There is a noticeable preoccupation with fast food, faster internet
access,
automatic teller machines, and so on. But for commodity culture in
general, the
economic reality is that advertising is expensive. The relative
inaccessibility
of doodles, the time needed for their meaning to be decoding (time that
would, reasonably,
be required for the exploration of any proto-language), makes such
non-semantic
forms prone to looking like a waste of valuable time. This might seem
particularly so to those who believe that ‘time is money’ and who might
conceive of doodling as a notably unproductive pastime.
<37> Perhaps it is because of my early childhood
predisposition to Magna
Doodle distress that I have always been at odds with the conceived
dispensability of asemic writing.
However, this does not reconcile me with the
suggestion that doodling is an aimless or pointless exercise. Doodling
certainly has the capacity to be aimless if the doodler so desires (if
he or
she chooses to invest this particular, and inevitably arbitrary,
meaning into
it), but it seems short-sighted to reserve aimlessness as
category for doodling practices on the whole. Baudelaire’s
pseudo-aristocratic
flâneur, later adopted by the Parisian Situationist International in
the
context of the dérive, is a testament to the way that aimlessness can
work to
disrupt habitual behaviours and, therefore, promote renewed and
creative
critical engagement in cultural institutions and social conventions.
<38> Focussing back in on a written form of creative
activity, Derrida
(1967/1978: 11) admits that even writing “does not know where it is
going,
[that] no knowledge can keep it from the essential precipitation toward
the
meaning that it constitutes and that is, primarily, its future”. Here,
he is
addressing the way that each sentence written has the capacity to come
to mean
something different from that which it might have, at first, been
intended to mean.
There is always a sense of the unknown, the play of indeterminacy,
ahead of the
act—that doodle-zone into which the act proceeds,
into the capacity for
meaning, through shape and form but which, nevertheless, cannot be
sufficiently
pre-determined.
<39> A quality of unforeseeability and indeterminacy
is often thought to distinguish
the process of doodling. The mark is at first a dot, created at the
point where
the pen greets the page and which, whilst there is always scope for
this dot to
remain in the role of ‘discontinuity,’ might grow into a line, be it
straight,
curved, or crooked, and so on and so forth for as long at the hand
permits. The
pen explores the page, without knowledge of where it is heading, first
over here
then over there, all the while leaving an inky trace, ‘astringent’
evidence
(there is a countenance of constraint in this word). The ink proves a
path,
like the indicative trail of a snail left on a window pane that shows
you where
it has been, even long after it has left the scene (I wonder if snails
have a
sense of direction)—the snail’s snotty belly leaving a trace of
inscriptional
slime.

--

PROMPT:
Write out everything in the passage on doodling from "There is a noticeable" down to "notably unproductive pastime.".

DATASET CONTENT:
--

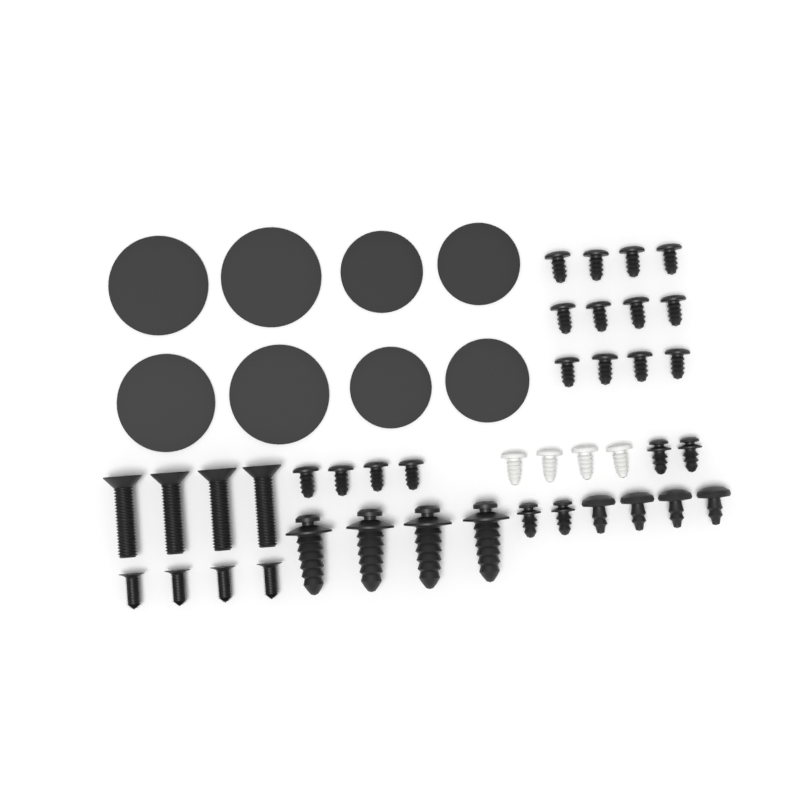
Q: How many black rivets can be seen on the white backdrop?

--

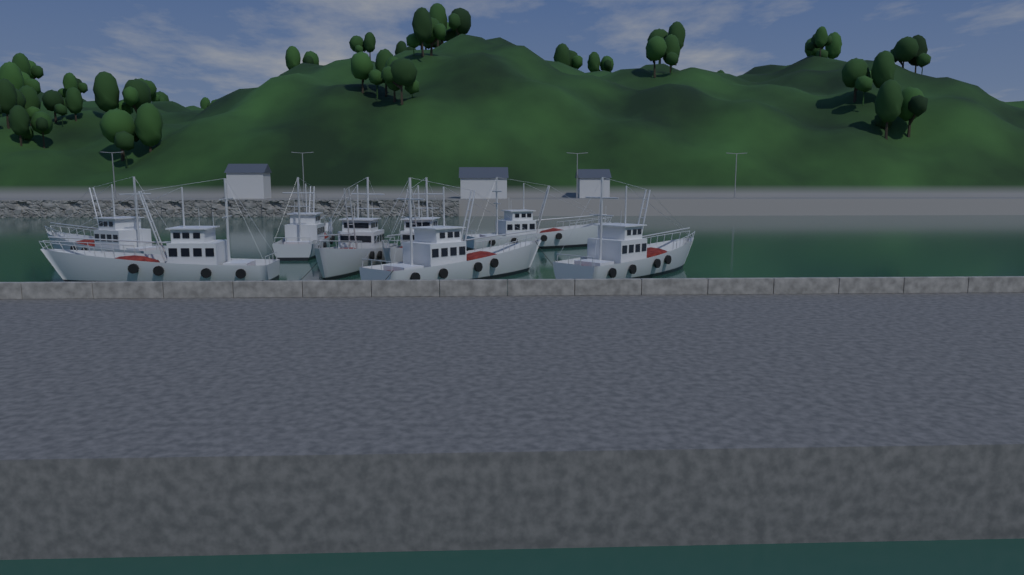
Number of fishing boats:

--

REPLY TO THE TASK:
There is a noticeable preoccupation with fast food, faster internet
access,
automatic teller machines, and so on. But for commodity culture in
general, the
economic reality is that advertising is expensive. The relative
inaccessibility
of doodles, the time needed for their meaning to be decoding (time that
would, reasonably,
be required for the exploration of any proto-language), makes such
non-semantic
forms prone to looking like a waste of valuable time. This might seem
particularly so to those who believe that ‘time is money’ and who might
conceive of doodling as a notably unproductive pastime.